However, for autocomplete you often want a weighted Trie because you have extra information you want to weight nodes by. An example with contacts is that you often want recent and frequent contacts.
My company has an open source trie implementation here for a client to do weighted contact auto complete: https://github.com/shortwave/trie
I first learned about Tries when I implemented a spell checker, almost 20 years ago now, with basic suggestions. It’s amazing how easy it is to get an efficient, 80% spell checker and recommendation engine implemented from scratch once you dig into it. Tries make for an efficient enough in memory lookup structure (space, storage, and compute), and are an obvious part of a suggestion engine as well. Coupled with a basic soundex and some word mangling + edit distance checking and you have a very functional system. Solving the last 20% takes an order of magnitude more work :)
I've learned recently that a trie can also be succinctly encoded, like encoded as a string that contains almost only the node values and ~nothing else. This way for some languages you can encode all the valid words of that language in less space that it would be needed for the Hunspell dictionary used to generate them. Plus you get instant start-up as the dictionary had already been processed at build time basically.
There is another aspect of tries that make them really useful: you can do fast, fuzzy word searches on a trie.
In Typesense[1], I've implemented fuzzy search based on levenshtein damerau distance and it's incredibly fast. I've found this approach to be a much better (faster + more flexible) alternative to Peter Norvig's brute-force based spell-checker that is quite a popular post [2].
Does the trie help in memoizing the edit distance between multiple words? Or do you pay the O(n^2) cost per word? I'd love to hear details of how this works!
With brute-force you have no idea about what letters could follow a given letter, but with a Trie you already know the possible combinations so you avoid needless permutations.

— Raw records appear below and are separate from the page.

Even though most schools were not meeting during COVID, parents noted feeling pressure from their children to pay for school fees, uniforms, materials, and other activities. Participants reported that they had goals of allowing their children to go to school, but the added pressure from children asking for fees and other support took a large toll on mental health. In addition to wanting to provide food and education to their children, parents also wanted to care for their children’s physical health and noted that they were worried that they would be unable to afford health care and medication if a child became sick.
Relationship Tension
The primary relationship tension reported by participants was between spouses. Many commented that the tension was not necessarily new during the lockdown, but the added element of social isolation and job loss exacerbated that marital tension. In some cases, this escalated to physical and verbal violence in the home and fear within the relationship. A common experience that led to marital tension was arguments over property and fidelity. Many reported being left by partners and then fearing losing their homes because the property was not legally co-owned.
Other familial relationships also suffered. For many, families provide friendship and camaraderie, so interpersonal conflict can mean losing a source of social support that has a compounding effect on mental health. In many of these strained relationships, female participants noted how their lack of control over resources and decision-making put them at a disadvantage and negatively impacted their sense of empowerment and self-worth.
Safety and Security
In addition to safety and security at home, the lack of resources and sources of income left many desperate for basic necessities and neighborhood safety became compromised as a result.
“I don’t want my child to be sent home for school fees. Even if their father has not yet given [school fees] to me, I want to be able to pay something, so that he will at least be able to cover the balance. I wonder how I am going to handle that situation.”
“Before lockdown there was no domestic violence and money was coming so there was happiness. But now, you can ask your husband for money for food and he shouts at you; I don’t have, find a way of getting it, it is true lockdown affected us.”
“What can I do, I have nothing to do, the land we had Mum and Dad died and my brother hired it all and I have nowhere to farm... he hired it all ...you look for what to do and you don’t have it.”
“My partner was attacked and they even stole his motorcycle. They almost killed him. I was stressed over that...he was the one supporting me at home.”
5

Tries are also used to efficiently store names of functions in macOS / iOS binaries (Mach-O format) and work great for that purpose because a lot of functions have the same prefixes [0].

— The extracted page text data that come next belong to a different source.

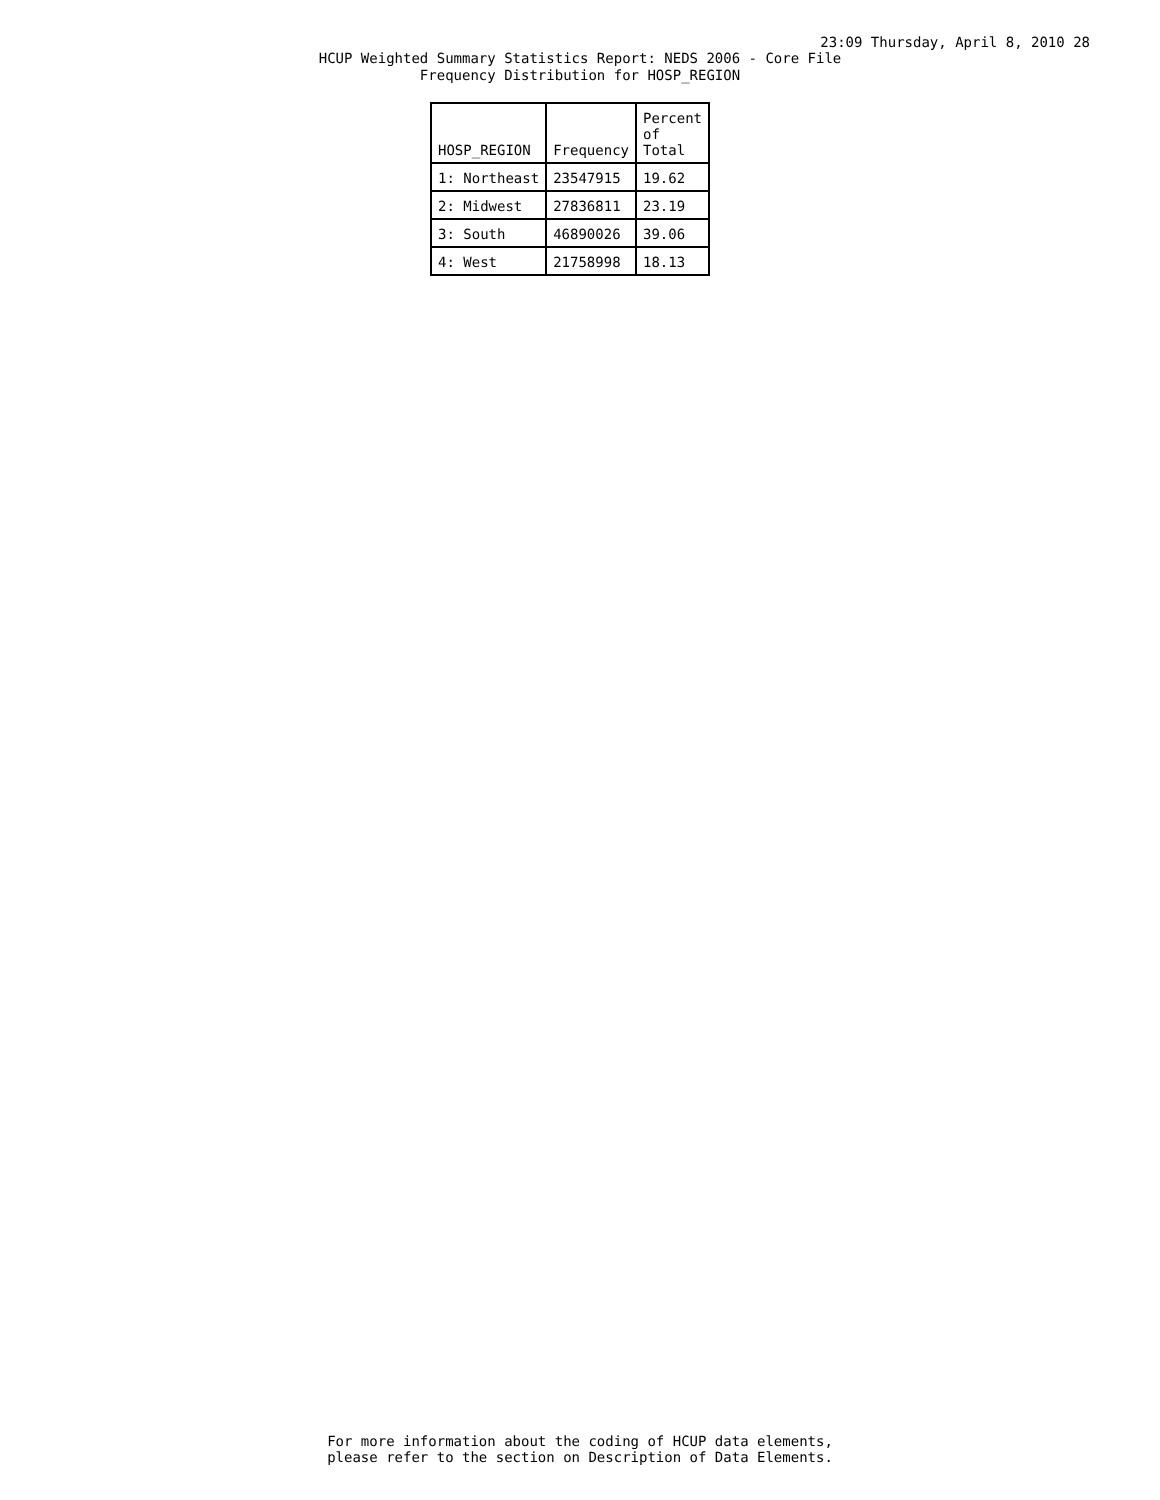23:09 Thursday, April 8, 2010 28
HCUP Weighted Summary Statistics Report: NEDS 2006 - Core File
Frequency Distribution for HOSP_REGION
| HOSP_REGION | Frequency | Percent of Total |
| --- | --- | --- |
| 1: Northeast | 23547915 | 19.62 |
| 2: Midwest | 27836811 | 23.19 |
| 3: South | 46890026 | 39.06 |
| 4: West | 21758998 | 18.13 |
For more information about the coding of HCUP data elements,
please refer to the section on Description of Data Elements.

Indexes in mongodb use a similar concept (they call that prefix compression [1]), and that allows them to store indexes more efficiently.
We use them at Pyroscope and we wrote a blog post about our storage design [2] There are even some animations :)
Trie is probably my favourite ds. I really enjoy this python implementation I learned while studying leetcode because its so succint. Really useful for interviews.
from collections import defaultdict
END = object()
def make_trie():
return defaultdict(make_trie)
def insert(trie, word):
for c in word:
trie = trie[c]
trie[END] = True
It's such a simple and elegant as data structure. If you only care about word lookup you can implement it in just 35 lines of modern JavaScript:
function trieBuilder(word_list) {
const root = {};
for (const word of words_list) {
let node = root;
for (const char of word) {
let nextNode = node[char];
if (!nextNode) node[char] = nextNode = {};
node = nextNode;
}
node._ = 1; // mark the nodes that are endings of real words
}
function findChildren(node, prefix, list, maxLength) {
if (node._ === 1) list.push(prefix);
for (const char in node) {
findChildren(node[char], prefix + char, list, maxLength);
if (list.length >= maxLength) return list;
}
return list;
}
function findSuffixes(prefix, maxLength) {
prefix = prefix.toLowerCase();
let node = root;
for (const char of prefix) {
let nextNode = node[char];
if (!nextNode) return [""];
node = nextNode;
}
let words = findChildren(node, prefix, [], maxLength);
return words;
}
return {root, findSuffixes};
}
There is an option to get all suffixes without traversing subtree, but it comes with extra O(N) memory where N is combined length of all stored words - depending on case might be acceptable since memory for storing words itself is O(N) anyway.
https://stackoverflow.com/a/29966616/2104560 (update 1 and update 3)
Thanks! I just realized it doesn't work with strings containing underscores, but simply using __ instead of _ (so double underscores) as the key to end-of-word markings fixes that.
And thanks for the link, that is an interesting optimization!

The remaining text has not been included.